Task requirements
Find each line in the entries below that contains the string "taking", and copy those lines in full.

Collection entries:
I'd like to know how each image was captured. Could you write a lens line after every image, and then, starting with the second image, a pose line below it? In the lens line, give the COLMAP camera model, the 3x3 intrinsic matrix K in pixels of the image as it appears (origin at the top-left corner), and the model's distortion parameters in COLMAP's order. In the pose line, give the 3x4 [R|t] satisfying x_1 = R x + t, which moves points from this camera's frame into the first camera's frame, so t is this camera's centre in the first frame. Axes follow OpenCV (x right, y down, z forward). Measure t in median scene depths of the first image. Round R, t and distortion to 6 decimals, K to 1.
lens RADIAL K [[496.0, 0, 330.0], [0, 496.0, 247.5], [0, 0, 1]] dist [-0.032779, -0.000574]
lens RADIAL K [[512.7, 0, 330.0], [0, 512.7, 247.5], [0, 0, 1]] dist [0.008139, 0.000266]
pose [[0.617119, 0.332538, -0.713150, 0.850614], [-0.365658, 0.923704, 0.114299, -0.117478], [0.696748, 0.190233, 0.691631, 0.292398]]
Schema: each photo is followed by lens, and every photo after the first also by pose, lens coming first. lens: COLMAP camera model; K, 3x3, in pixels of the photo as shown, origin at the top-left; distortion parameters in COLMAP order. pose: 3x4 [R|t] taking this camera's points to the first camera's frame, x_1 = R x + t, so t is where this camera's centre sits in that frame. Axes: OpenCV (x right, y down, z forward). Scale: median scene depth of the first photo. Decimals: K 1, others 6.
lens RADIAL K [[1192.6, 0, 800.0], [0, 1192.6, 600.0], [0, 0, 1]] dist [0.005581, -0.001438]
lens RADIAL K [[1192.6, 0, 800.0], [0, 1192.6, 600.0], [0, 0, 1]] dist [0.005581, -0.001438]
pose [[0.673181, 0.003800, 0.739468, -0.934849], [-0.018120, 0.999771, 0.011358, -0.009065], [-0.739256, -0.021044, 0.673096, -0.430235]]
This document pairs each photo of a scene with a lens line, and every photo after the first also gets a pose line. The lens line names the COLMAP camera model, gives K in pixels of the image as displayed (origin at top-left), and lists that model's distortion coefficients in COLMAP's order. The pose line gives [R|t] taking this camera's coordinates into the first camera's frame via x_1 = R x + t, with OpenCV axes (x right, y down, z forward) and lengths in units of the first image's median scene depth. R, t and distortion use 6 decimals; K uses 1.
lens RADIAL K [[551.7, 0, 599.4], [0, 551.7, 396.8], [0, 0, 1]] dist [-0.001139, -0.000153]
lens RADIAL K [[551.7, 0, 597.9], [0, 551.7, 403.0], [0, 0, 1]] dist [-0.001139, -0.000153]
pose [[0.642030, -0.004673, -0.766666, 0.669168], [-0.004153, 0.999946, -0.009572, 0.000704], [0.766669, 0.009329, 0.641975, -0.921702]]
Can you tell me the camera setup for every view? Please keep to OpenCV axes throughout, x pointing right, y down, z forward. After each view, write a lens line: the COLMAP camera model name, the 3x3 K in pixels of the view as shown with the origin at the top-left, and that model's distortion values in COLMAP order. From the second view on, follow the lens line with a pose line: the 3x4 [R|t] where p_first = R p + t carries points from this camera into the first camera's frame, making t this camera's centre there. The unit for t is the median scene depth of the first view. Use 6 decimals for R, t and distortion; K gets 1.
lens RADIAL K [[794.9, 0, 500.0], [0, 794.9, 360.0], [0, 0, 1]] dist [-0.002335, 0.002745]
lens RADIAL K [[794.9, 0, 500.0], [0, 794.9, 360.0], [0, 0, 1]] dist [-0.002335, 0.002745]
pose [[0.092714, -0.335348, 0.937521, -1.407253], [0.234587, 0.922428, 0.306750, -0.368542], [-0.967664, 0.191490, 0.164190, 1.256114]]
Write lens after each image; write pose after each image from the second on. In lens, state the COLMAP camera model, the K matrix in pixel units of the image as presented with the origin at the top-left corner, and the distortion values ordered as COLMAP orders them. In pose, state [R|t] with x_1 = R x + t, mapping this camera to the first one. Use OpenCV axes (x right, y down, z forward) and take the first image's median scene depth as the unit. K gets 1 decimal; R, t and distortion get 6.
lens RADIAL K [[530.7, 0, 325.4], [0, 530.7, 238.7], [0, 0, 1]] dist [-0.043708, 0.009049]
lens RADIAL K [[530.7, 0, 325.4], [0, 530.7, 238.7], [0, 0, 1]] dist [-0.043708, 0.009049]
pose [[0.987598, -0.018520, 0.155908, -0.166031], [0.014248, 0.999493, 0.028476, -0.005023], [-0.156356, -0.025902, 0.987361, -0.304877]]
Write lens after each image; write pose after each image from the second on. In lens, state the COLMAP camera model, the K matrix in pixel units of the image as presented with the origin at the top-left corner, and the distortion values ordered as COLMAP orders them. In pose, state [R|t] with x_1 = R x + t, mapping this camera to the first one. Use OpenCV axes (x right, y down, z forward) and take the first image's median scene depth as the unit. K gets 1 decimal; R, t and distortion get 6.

The completed task
Schema: each photo is followed by lens, and every photo after the first also by pose, lens coming first. lens: COLMAP camera model; K, 3x3, in pixels of the photo as shown, origin at the top-left; distortion parameters in COLMAP order. pose: 3x4 [R|t] taking this camera's points to the first camera's frame, x_1 = R x + t, so t is where this camera's centre sits in that frame. Axes: OpenCV (x right, y down, z forward). Scale: median scene depth of the first photo. Decimals: K 1, others 6.
This document pairs each photo of a scene with a lens line, and every photo after the first also gets a pose line. The lens line names the COLMAP camera model, gives K in pixels of the image as displayed (origin at top-left), and lists that model's distortion coefficients in COLMAP's order. The pose line gives [R|t] taking this camera's coordinates into the first camera's frame via x_1 = R x + t, with OpenCV axes (x right, y down, z forward) and lengths in units of the first image's median scene depth. R, t and distortion use 6 decimals; K uses 1.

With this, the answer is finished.